わたしたちが宇宙に飛び立ってから、5日目の朝だ。
今日の朝食もやっぱり宇宙食。昼も夜も、明日の朝も宇宙食。
今日の目覚めの曲は、私の選曲で「マツケンサンバⅡ」。
同僚のブラジル人クルーは「これはサンバじゃないぜ」ともう反発したが、「ハラキ~リ」と私がおどすと、おそれをなした彼は沈黙。
宇宙に舞台を移し、異人種を相手にしても、私の強さはとどまることをしらない。
しかし、宇宙は退屈だ。
暇つぶしの芸能人の名前しりとりにも飽きてしまった。(私の言った「西岡徳馬」から「ま」をひきつぎ、ニックが答えた「マイケルジャクソン」でゲームは終了)
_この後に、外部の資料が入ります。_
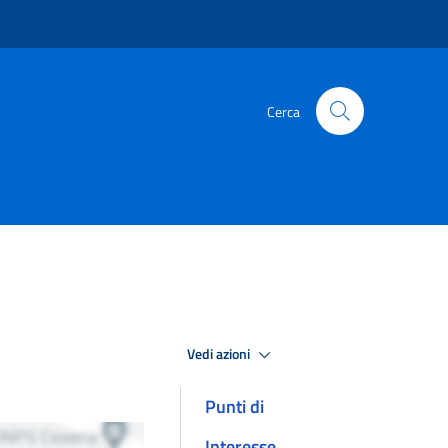
Cerca
Vedi azioni
Punti di
Interesse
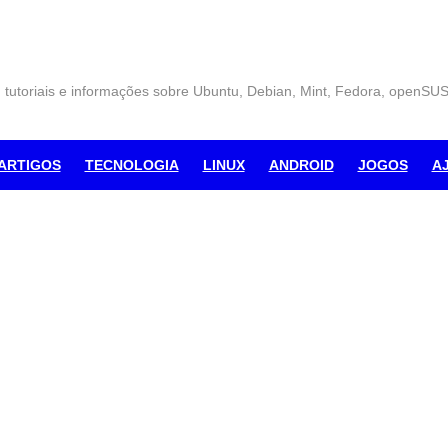
, tutoriais e informações sobre Ubuntu, Debian, Mint, Fedora, openSU
ARTIGOS
TECNOLOGIA
LINUX
ANDROID
JOGOS
A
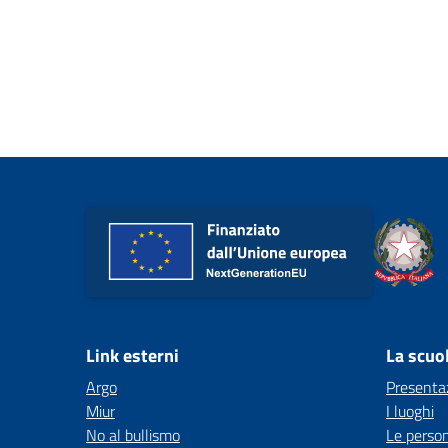
Link esterni
La scuo
Argo
Presenta
Miur
I luoghi
No al bullismo
Le perso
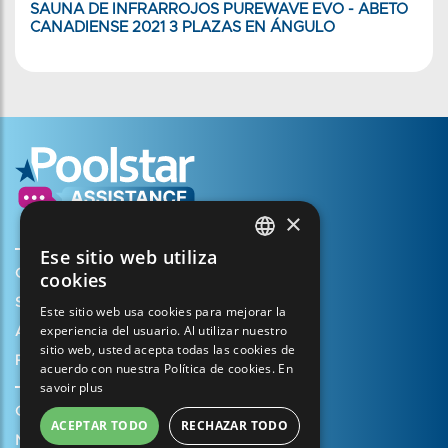
SAUNA DE INFRARROJOS PUREWAVE EVO - ABETO
CANADIENSE 2021 3 PLAZAS EN ÁNGULO
×
Ese sitio web utiliza
FRENCH
Crear mi cuenta
cookies
ENGLISH
Su cesta
Este sitio web usa cookies para mejorar la
experiencia del usuario. Al utilizar nuestro
SPANISH
Abrir un caso de soporte
sitio web, usted acepta todas las cookies de
Registrar mi garantía
ITALIAN
acuerdo con nuestra Política de cookies.
En
savoir plus
PORTUGUESE
Condiciones generales de venta
ACEPTAR TODO
RECHAZAR TODO
GERMAN
Notas legales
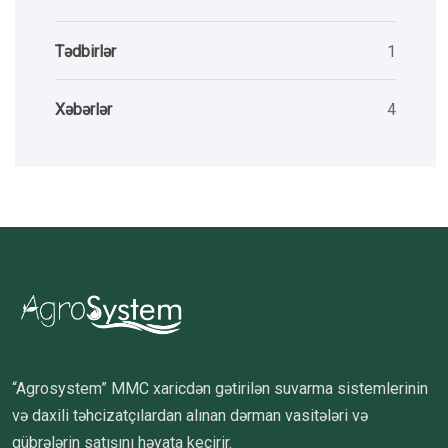
Tədbirlər
1
Xəbərlər
4
“Agrosystem” MMC xaricdən gətirilən suvarma sistemlerinin
və daxili təhcizatçılardan alınan dərman vasitələri və
gübrələrin satışını həyata keçirir.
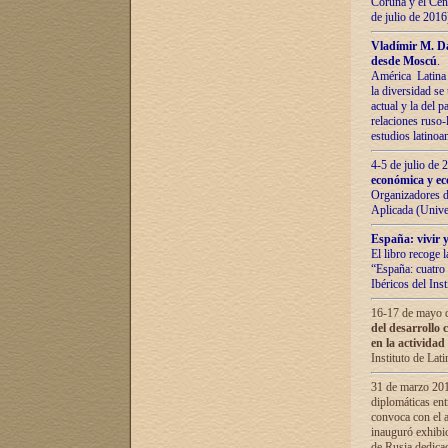
Coruña y el Cent
de julio de 201
Vladímir М. Da
desde Moscú
.
América Latina 
la diversidad se 
actual у lа del p
relaciones ruso-
estudios latino
4-5 de julio de
económica y ec
Organizadores d
Aplicada (Univ
España: vivir y
El libro recoge 
“España: cuatro 
Ibéricos del In
16-17 de mayo d
del desarrollo 
en la actividad
Instituto de La
31 de marzo 2016
diplomáticas en
convoca con el a
inauguró exhibi
de Rusia dedica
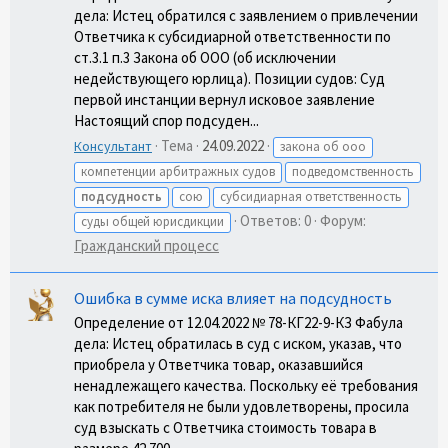
дела: Истец обратился с заявлением о привлечении
Ответчика к субсидиарной ответственности по
ст.3.1 п.3 Закона об ООО (об исключении
недействующего юрлица). Позиции судов: Суд
первой инстанции вернул исковое заявление
Настоящий спор подсуден...
Тема
24.09.2022
Консультант
закона об ооо
компетенции арбитражных судов
подведомственность
подсудность
сою
субсидиарная ответственность
Ответов: 0
Форум:
суды общей юрисдикции
Гражданский процесс
Ошибка в сумме иска влияет на подсудность
Определение от 12.04.2022 № 78-КГ22-9-КЗ Фабула
дела: Истец обратилась в суд с иском, указав, что
приобрела у Ответчика товар, оказавшийся
ненадлежащего качества. Поскольку её требования
как потребителя не были удовлетворены, просила
суд взыскать с Ответчика стоимость товара в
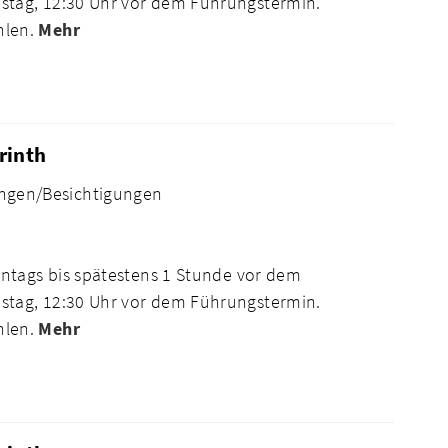
tag, 12:30 Uhr vor dem Führungstermin.
hlen.
Mehr
rinth
ngen/Besichtigungen
ntags bis spätestens 1 Stunde vor dem
tag, 12:30 Uhr vor dem Führungstermin.
hlen.
Mehr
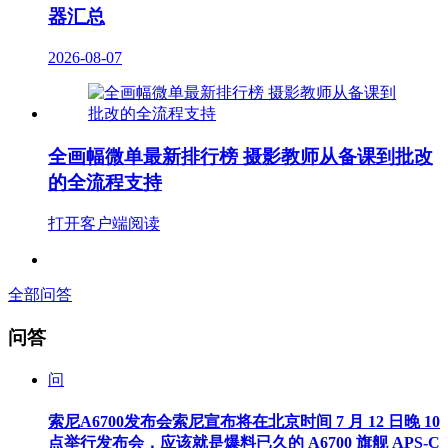
器汇总
2026-08-07
全画幅微单最新排行榜 摄影教师从备课到批改
的全流程支持
打开客户端阅读
全部问答
问答
问
索尼A6700发布会索尼宣布将在北京时间 7 月 12 日晚 10
点举行发布会，应该就是爆料已久的 A6700 旗舰 APS-C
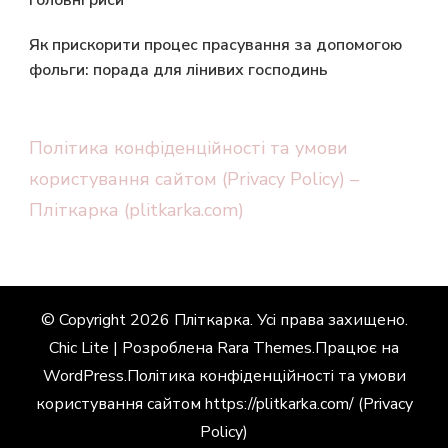
головні риси
Як прискорити процес прасування за допомогою
фольги: порада для лінивих господинь
Політика конфіденційності та умови
користування сайтом (Privacy Policy) –
Пліткарка (plitkarka.com)
© Copyright 2026
Пліткарка
. Усі права захищено.
Chic Lite | Розроблена
Rara Themes
.Працює на
WordPress
.
Політика конфіденційності та умови
користування сайтом https://plitkarka.com/ (Privacy
Policy)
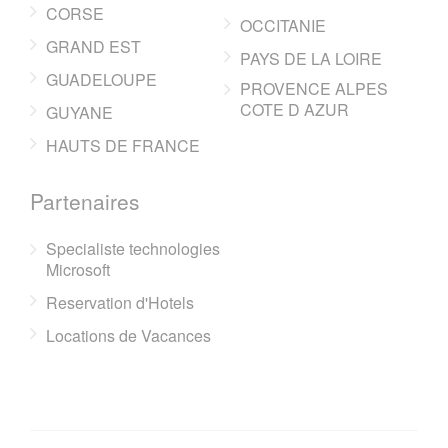
CORSE
OCCITANIE
GRAND EST
PAYS DE LA LOIRE
GUADELOUPE
PROVENCE ALPES
COTE D AZUR
GUYANE
HAUTS DE FRANCE
Partenaires
Specialiste technologies
Microsoft
Reservation d'Hotels
Locations de Vacances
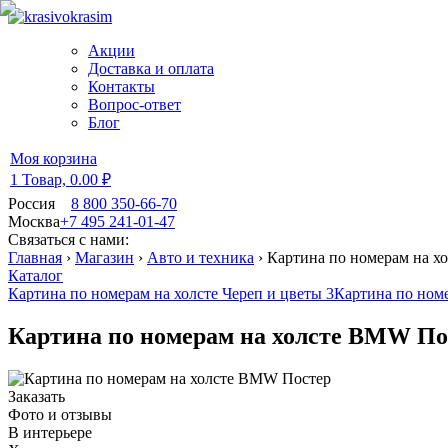
Акции
Доставка и оплата
Контакты
Вопрос-ответ
Блог
Моя корзина
1 Товар,
0.00 ₽
Россия
8 800 350-66-70
Москва
+7 495 241-01-47
Связаться с нами:
Главная
›
Магазин
›
Авто и техника
›
Картина по номерам на х
Каталог
Картина по номерам на холсте Череп и цветы 3
Картина по номе
Картина по номерам на холсте BMW По
Заказать
Фото и отзывы
В интерьере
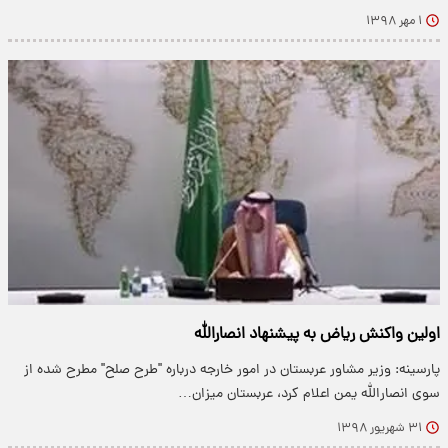
۱ مهر ۱۳۹۸
اولین واکنش ریاض به پیشنهاد انصارالله
پارسینه: وزیر مشاور عربستان در امور خارجه درباره "طرح صلح" مطرح شده از
سوی انصارالله یمن اعلام کرد، عربستان میزان…
۳۱ شهریور ۱۳۹۸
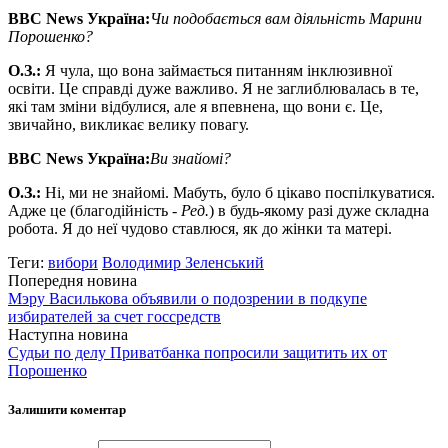
BBC News
Україна:
Чи подобається вам діяльність Марини
Порошенко?
О
.
З
.
:
Я чула, що вона займається питанням інклюзивної
освіти. Це справді дуже важливо. Я не заглиблювалась в те,
які там зміни відбулися, але я впевнена, що вони є. Це,
звичайно, викликає велику повагу.
BBC News
Україна:
Ви знайомі?
О
.
З
.
:
Ні, ми не знайомі. Мабуть, було б цікаво поспілкуватися.
Адже це (благодійність -
Ред.
) в будь-якому разі дуже складна
робота. Я до неї чудово ставлюся, як до жінки та матері.
Теги:
вибори
Володимир Зеленський
Попередня новина
Мэру Василькова объявили о подозрении в подкупе
избирателей за счет госсредств
Наступна новина
Судьи по делу Приватбанка попросили защитить их от
Порошенко
Залишити коментар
地球からの通信で「はやく今日の実験に移れ」との催促がひどいのだが、そんなものにはかまっていられない。
唯一の女性クルーである私をめぐっての男達の争いも、日々激化する一方である。
男性クルーの間で頻繁に交わされる単語「最終日の実験」が、私への告白を意味するものであることも、もはや明白。
ストレスのあまり、隠し持ってきた「うまい棒・納豆味」についつい手がのびる。
パサパサの食べかすが無重力空間を漂い、またもや同僚たちのひんしゅくをかってしまったのだった。